Although winning is everything at this stage of the season, those teams capable of coping with disappointment are likely to last the promotion pace. Both Middlesbrough and United, who surrendered a three goal advantage at Villa Park before being held to a draw, have experienced their fair share of set-backs since the beginning of the campaign. The fact they enter this match chasing automatic promotion, by Wilder's reckoning, reflects well on both squads' character.
"We're delighted with the way things are going," he insisted, reflecting upon events in the Midlands four days ago. "We're looking forward to kicking on. I was expecting questions about the attitude of the players and I would have answered them in the same way, no spin, it's great.

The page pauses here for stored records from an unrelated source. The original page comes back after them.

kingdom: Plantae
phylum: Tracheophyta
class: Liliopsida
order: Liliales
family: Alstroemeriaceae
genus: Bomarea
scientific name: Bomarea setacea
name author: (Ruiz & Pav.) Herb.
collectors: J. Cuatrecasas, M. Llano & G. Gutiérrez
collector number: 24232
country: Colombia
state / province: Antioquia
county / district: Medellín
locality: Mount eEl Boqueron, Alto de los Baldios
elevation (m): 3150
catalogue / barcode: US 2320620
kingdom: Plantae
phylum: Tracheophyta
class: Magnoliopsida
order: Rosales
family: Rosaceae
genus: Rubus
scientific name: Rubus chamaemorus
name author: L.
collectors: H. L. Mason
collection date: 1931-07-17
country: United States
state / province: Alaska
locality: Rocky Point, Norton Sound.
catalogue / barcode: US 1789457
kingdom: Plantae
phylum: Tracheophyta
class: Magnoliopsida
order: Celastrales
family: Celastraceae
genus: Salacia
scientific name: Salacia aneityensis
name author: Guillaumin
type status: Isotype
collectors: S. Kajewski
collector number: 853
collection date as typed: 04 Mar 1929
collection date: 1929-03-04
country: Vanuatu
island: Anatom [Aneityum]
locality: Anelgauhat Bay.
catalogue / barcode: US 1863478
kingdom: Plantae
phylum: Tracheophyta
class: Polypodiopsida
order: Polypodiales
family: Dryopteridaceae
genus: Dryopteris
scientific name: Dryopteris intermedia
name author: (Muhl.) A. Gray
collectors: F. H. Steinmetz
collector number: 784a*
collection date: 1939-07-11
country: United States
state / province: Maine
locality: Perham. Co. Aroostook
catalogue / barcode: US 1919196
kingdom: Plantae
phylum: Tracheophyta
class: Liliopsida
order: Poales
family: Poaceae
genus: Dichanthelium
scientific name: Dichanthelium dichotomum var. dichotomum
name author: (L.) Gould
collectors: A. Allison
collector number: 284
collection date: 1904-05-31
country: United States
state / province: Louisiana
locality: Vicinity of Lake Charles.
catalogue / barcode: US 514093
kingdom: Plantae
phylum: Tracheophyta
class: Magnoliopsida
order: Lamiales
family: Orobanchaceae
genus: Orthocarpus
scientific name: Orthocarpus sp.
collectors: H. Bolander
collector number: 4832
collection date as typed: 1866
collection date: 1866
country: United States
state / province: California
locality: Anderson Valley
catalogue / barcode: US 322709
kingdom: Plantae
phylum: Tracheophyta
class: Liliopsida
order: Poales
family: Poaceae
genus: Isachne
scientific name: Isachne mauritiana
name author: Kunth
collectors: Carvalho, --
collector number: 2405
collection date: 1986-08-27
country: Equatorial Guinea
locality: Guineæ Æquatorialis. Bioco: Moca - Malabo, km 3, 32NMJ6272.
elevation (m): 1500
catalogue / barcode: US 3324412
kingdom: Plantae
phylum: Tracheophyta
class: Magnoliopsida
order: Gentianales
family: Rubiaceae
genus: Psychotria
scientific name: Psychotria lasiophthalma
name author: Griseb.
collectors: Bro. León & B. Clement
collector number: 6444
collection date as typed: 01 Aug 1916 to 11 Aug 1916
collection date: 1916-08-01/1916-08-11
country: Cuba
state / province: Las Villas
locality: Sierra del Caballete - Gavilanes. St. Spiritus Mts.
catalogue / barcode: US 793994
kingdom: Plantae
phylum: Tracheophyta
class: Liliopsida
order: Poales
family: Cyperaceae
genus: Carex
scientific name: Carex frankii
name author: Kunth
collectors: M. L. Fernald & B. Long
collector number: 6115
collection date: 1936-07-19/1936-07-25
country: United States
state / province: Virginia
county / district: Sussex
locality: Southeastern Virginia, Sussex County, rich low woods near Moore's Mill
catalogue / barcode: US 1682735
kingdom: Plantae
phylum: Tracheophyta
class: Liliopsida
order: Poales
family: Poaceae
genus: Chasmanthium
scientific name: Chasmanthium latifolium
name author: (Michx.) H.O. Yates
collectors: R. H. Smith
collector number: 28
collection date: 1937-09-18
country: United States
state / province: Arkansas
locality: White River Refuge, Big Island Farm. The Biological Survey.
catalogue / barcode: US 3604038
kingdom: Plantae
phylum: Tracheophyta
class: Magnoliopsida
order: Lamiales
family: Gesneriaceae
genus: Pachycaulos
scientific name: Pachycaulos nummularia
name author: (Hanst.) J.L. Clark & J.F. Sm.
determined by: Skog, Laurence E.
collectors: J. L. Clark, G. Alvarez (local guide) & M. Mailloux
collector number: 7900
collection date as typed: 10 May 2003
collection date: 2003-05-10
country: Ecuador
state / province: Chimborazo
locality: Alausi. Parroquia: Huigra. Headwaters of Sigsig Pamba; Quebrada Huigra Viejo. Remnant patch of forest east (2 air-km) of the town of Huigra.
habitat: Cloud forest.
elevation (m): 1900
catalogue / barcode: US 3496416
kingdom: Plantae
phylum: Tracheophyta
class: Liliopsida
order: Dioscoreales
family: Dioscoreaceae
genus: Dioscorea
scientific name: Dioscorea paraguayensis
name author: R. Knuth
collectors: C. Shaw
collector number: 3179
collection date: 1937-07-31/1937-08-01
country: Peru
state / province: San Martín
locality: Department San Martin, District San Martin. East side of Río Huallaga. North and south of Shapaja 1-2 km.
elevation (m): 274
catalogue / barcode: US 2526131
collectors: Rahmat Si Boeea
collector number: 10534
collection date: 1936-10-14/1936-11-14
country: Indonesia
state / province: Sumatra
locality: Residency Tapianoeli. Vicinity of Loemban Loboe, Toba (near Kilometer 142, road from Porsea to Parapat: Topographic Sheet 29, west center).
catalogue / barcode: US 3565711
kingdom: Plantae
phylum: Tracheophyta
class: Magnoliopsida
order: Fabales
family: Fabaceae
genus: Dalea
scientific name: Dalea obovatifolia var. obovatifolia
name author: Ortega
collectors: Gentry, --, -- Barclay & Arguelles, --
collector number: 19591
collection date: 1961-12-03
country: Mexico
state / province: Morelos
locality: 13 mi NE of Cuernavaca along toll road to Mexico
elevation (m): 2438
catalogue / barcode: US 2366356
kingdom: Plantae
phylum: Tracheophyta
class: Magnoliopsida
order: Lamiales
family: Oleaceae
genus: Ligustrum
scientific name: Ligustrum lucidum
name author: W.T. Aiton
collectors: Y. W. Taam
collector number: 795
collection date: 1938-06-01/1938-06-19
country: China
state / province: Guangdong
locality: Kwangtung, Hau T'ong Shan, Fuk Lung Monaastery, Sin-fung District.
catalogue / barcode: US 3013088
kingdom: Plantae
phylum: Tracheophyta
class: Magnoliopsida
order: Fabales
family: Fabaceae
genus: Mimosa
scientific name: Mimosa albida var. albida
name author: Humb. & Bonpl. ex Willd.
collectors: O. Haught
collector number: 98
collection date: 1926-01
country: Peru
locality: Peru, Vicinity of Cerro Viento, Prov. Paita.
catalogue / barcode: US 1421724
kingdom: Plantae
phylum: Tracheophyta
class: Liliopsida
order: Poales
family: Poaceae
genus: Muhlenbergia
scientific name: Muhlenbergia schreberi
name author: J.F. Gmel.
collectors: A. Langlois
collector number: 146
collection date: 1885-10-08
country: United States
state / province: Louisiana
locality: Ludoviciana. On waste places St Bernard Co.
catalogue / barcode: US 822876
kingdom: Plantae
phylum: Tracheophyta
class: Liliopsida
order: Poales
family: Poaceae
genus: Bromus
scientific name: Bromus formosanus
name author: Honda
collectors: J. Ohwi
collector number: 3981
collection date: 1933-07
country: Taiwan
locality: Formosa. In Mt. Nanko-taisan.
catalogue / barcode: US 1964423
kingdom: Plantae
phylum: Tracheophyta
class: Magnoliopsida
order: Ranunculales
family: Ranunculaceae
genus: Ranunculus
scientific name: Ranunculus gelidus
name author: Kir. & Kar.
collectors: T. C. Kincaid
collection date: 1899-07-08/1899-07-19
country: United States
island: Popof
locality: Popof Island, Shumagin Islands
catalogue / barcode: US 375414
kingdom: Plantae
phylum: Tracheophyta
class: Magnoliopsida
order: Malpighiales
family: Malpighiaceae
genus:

"The way we dominated the ball was good, everything connected with the game was as good as we could have wanted it to go," Wilder added. "You just can't legislate for individual mistakes. it wasn't tactical.
"I disagree with what Dean (Smith, the Villa manager) said about them pushing us back. Yes, the players were obviously very disappointed afterwards.
"They've not let anybody down by the way, they deserve an enormous amount of credit. They deserve an enormous amount of backing, even though I'm possibly contradicting myself, because they don't need it to pick themselves up."
Six months ago, when they travelled to the North-East, United's heaviest defeat of the season so far proved the catalyst for their climb up the rankings. A horrible start, which saw Middlesbrough score all of their three goals inside the first 25 minutes, left the visitors propping up the rest of the division and without a point from their opening two matches. They have averaged nearly two per game, 1.9 to be exact, since.
"I think we've come on a lot," Wilder said. "There's different players, Oliver Norwood wasn't here then for example, and John Egan had only just come in, the same as David McGoldrick, and was still finding his feet here.
"Middlesbrough are a big club in the division and they're going well. It goes to show we've also been going well because we're a touch above them."